One million hit by floods in Assam
The flood situation in Assam continued to be critical Tuesday with an estimated one million people displaced and 15 dead, even as army soldiers were engaged in a massive relief and rescue mission, officials said.india Updated: Sep 02, 2008 09:38 IST
The flood situation in Assam continued to be critical Tuesday with an estimated one million people displaced and 15 dead, even as army soldiers were engaged in a massive relief and rescue mission, officials said.
"According to latest reports, 16 of the state's 27 districts have been hit by the floods. About one million people have been displaced and 15 are dead. The overall situation continues to be critical," Assam Relief and Rehabilitation Minister Bhumidhar Barman told IANS.
A government statement Tuesday said 1,346 villages were hit by the floods, affecting a land area of about 2,69,609 hectares. The cumulative figures are from the first wave of floods that began May 28. This is the second wave of floods that began a fortnight ago.
"The worst hit districts are Kamrup, Lakhimpur, Dhemaji, and Morigaon where the situation is still very grim," Barman said.

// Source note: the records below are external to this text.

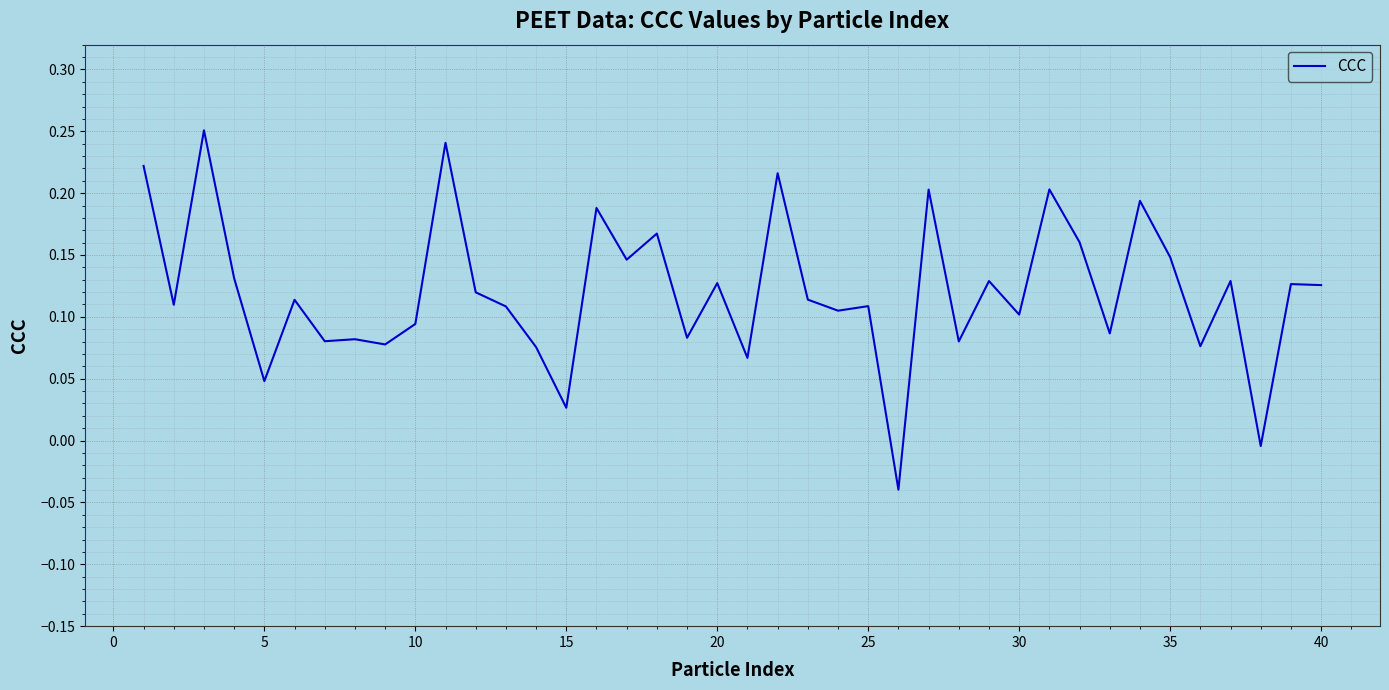

How many lines are shown in the chart?

1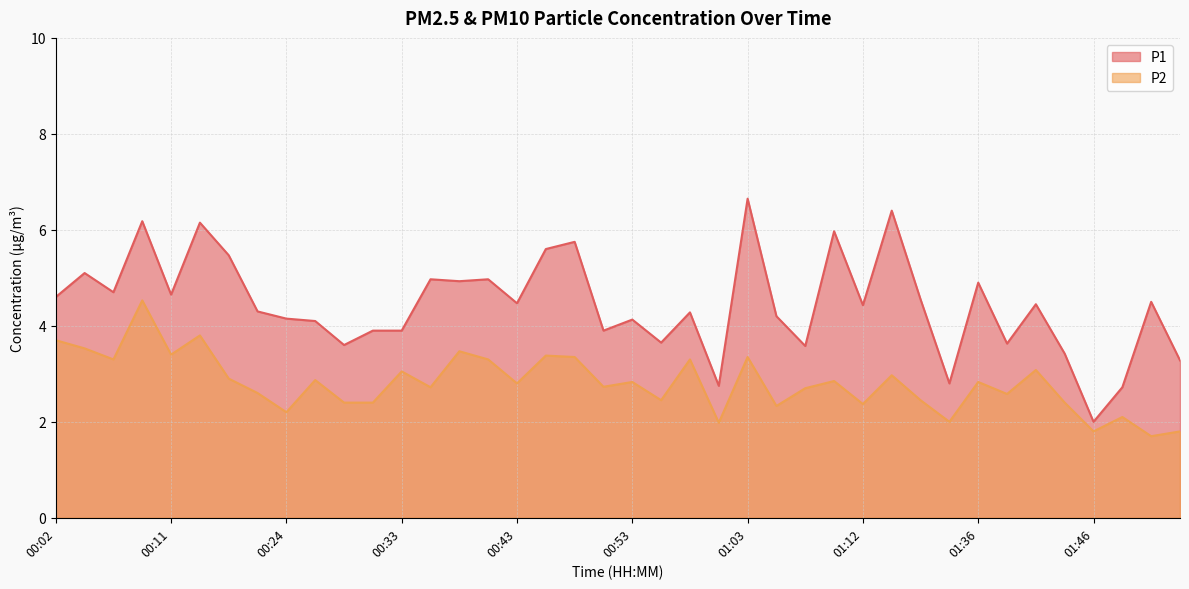

What are all the series names shown in the legend?

P1, P2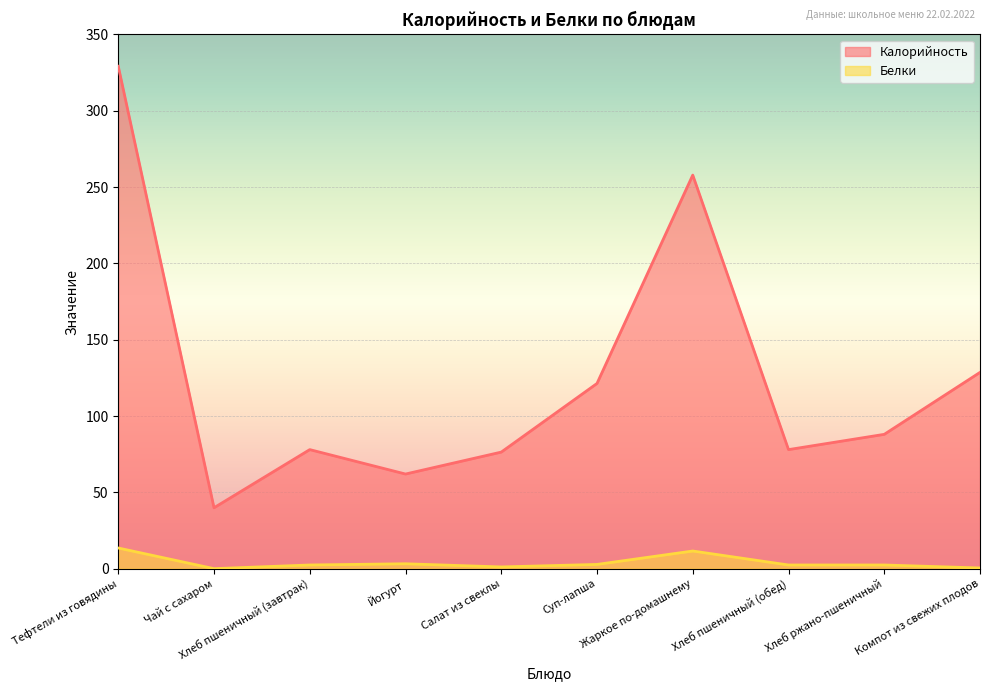

Reading left to right, list all the values displayed in this chart.

Калорийность: 329.2	39.9	78.0	62.0	76.4	121.3	257.9	78.0	88.0	128.6
Белки: 13.5	0.0	2.4	3.2	1.1	2.8	11.6	2.4	2.4	0.4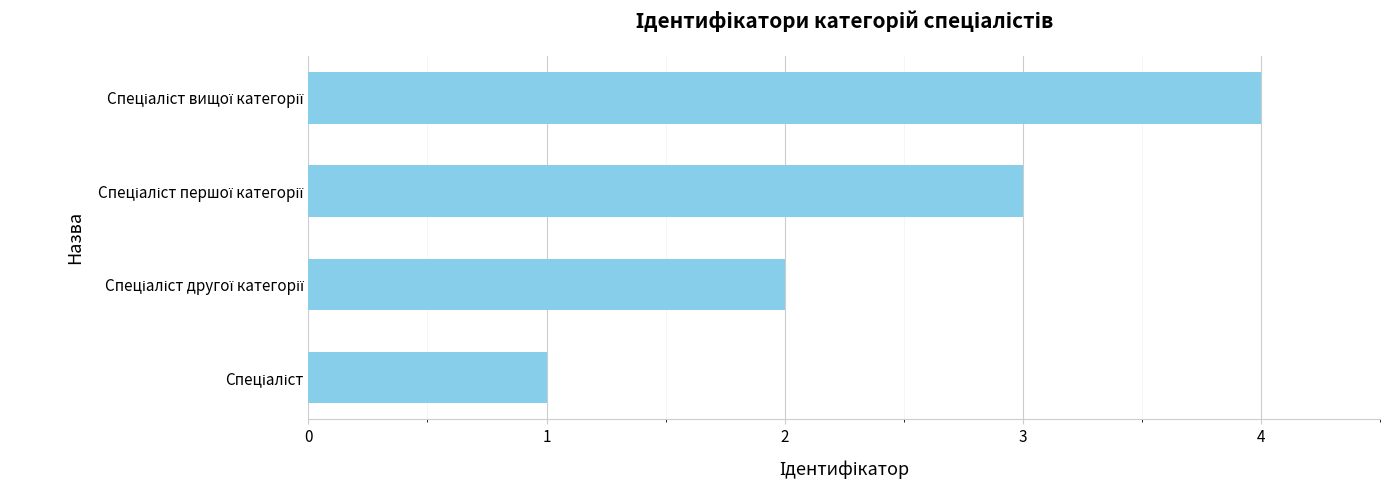

What is the sum of all values?

10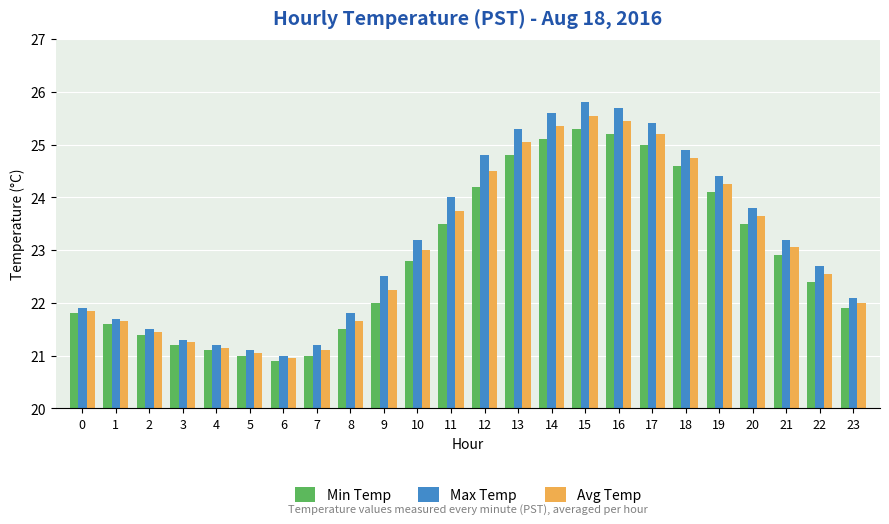

Does the chart contain stacked bars?

No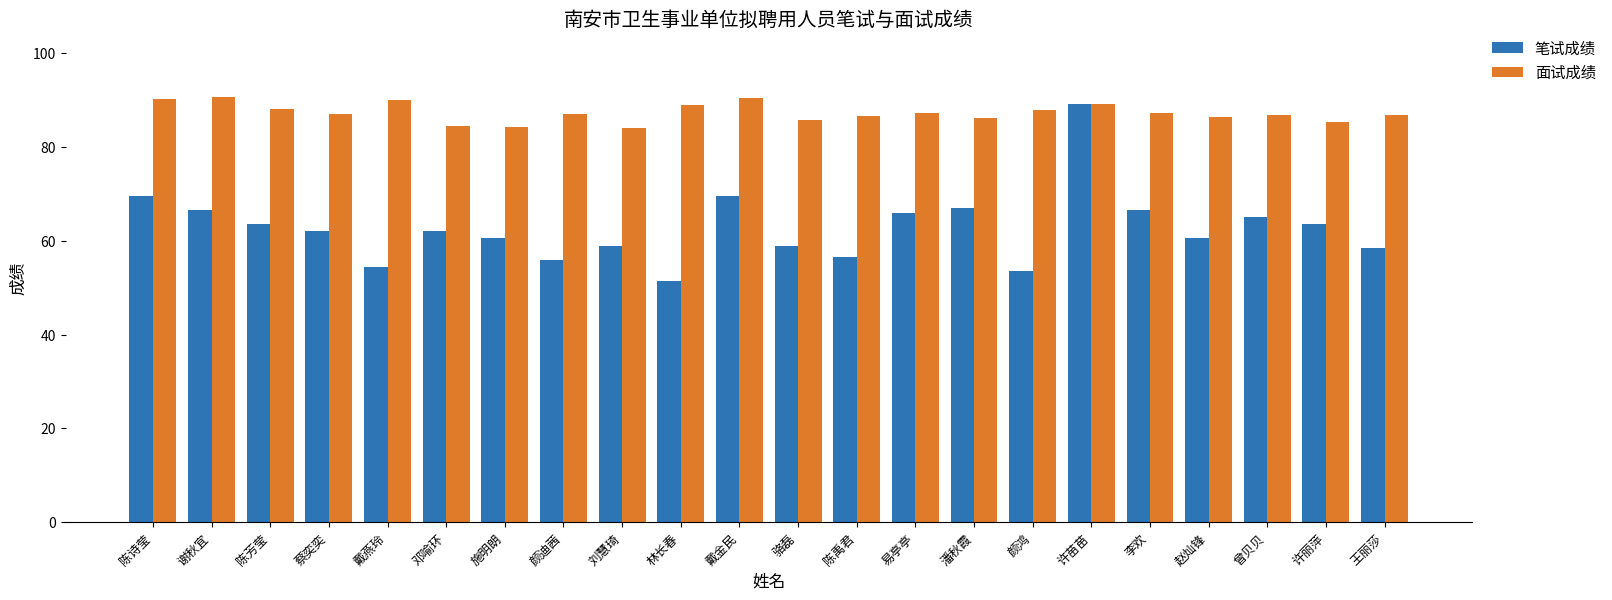

Which series has the largest total across all categories?

面试成绩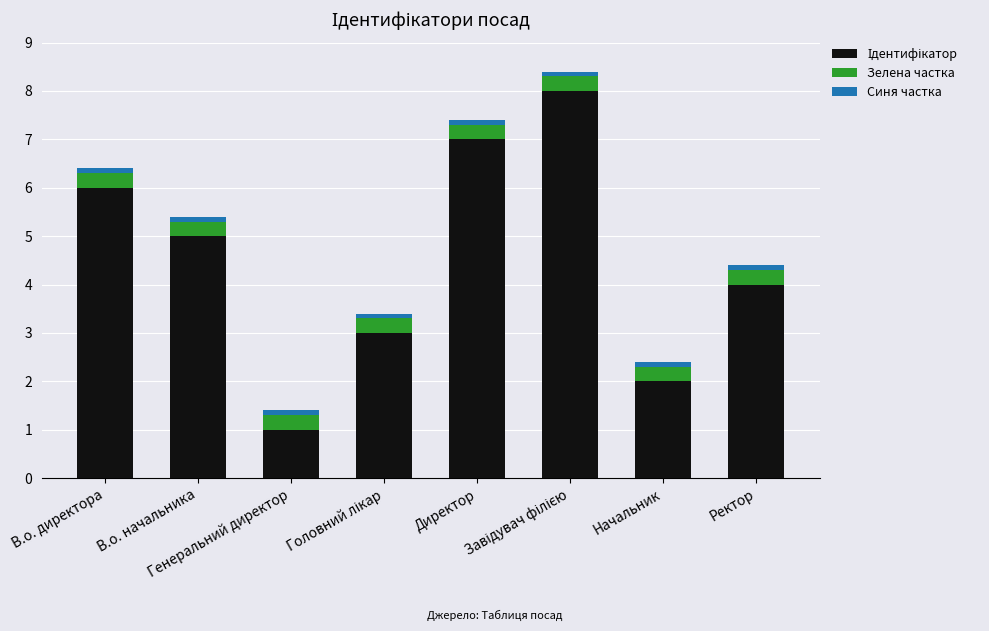

Count the number of categories in the chart.

8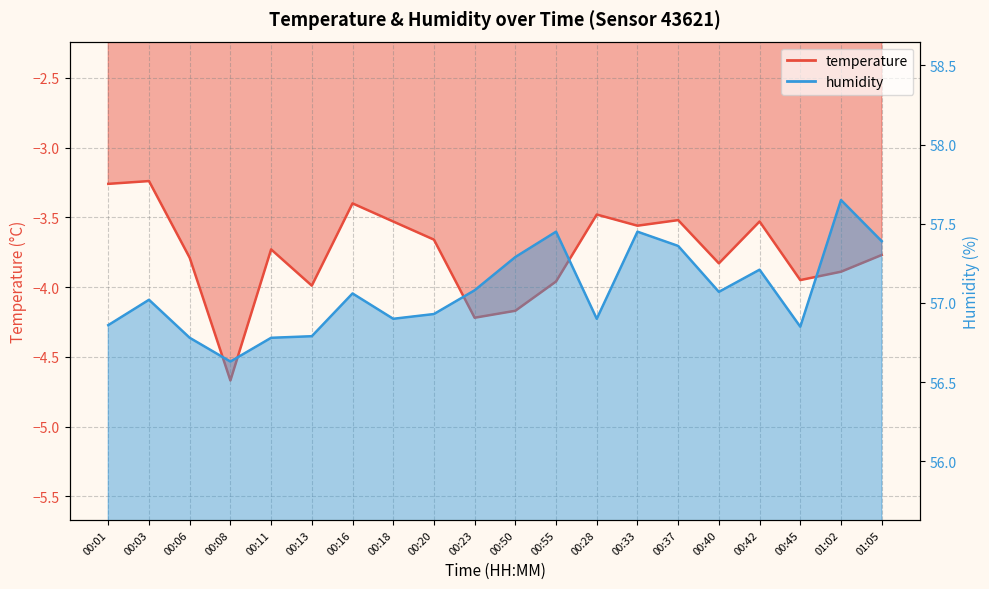

What value does the temperature series have at 00:18?

-3.5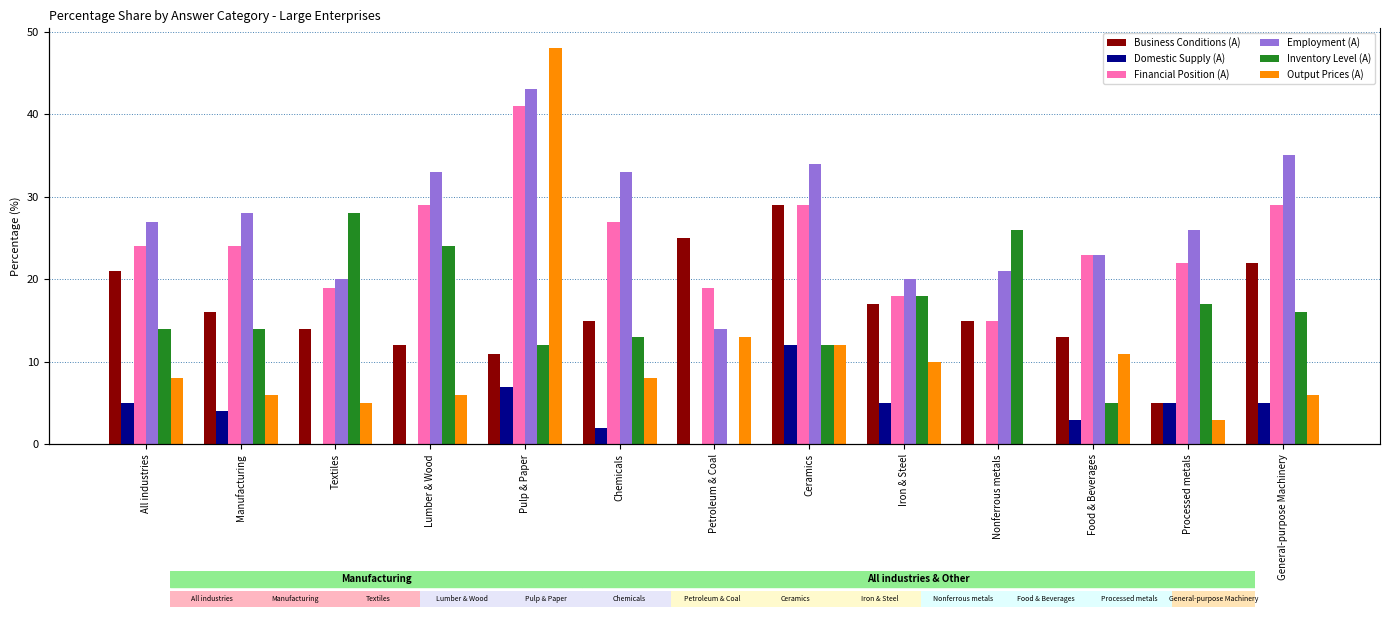

List the series in order of their peak value, highest first.

Output Prices (A), Employment (A), Financial Position (A), Business Conditions (A), Inventory Level (A), Domestic Supply (A)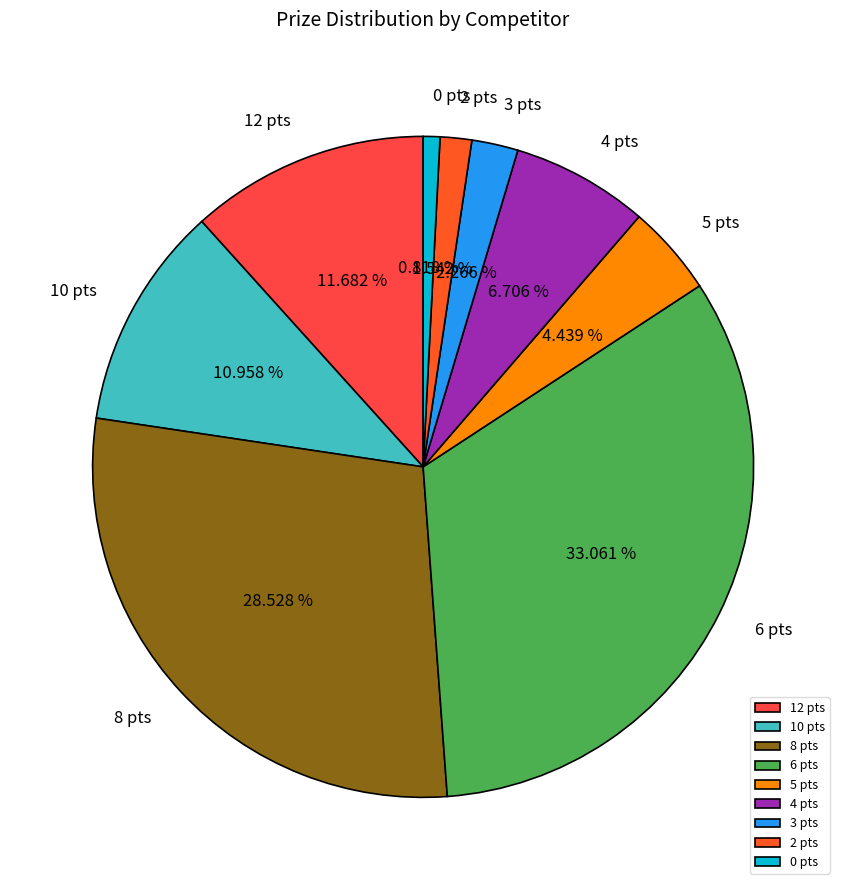

Is there a majority slice in this chart?

No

The swirling floodwaters of the Brahmaputra river have cut a treacherous swathe across Assam breaching more than a 20 vital embankments, besides sweeping away road bridges and stretches of highways. Army soldiers in rafts and wooden boats, besides Indian Air Force helicopters, have rescued hundreds of people over the weekend in Kamrup district.
"Thousands of people are staying in makeshift shelters, with the government providing food and other essentials to the displaced people, besides healthcare facilities," the minister said.
A Central Water Commission bulletin Tuesday said the main Brahmaputra river and its tributaries were flowing above the danger level in at least 12 places with the trend likely to increase. The regional meteorological centre warned of more rains and thundery showers.
The 2,906 km long Brahmaputra is one of Asia's largest rivers that traverse its first stretch of 1,625 km in China's Tibet region, the next 918 km in India and the remaining 363 km through neighbouring Bangladesh before converging into the Bay of Bengal.
Every year, the floods leave a trail of destruction, washing away villages, submerging paddy fields, drowning livestock, besides causing loss of human life and property, in Assam.
In 2004, more than 200 people were killed in floods in Assam.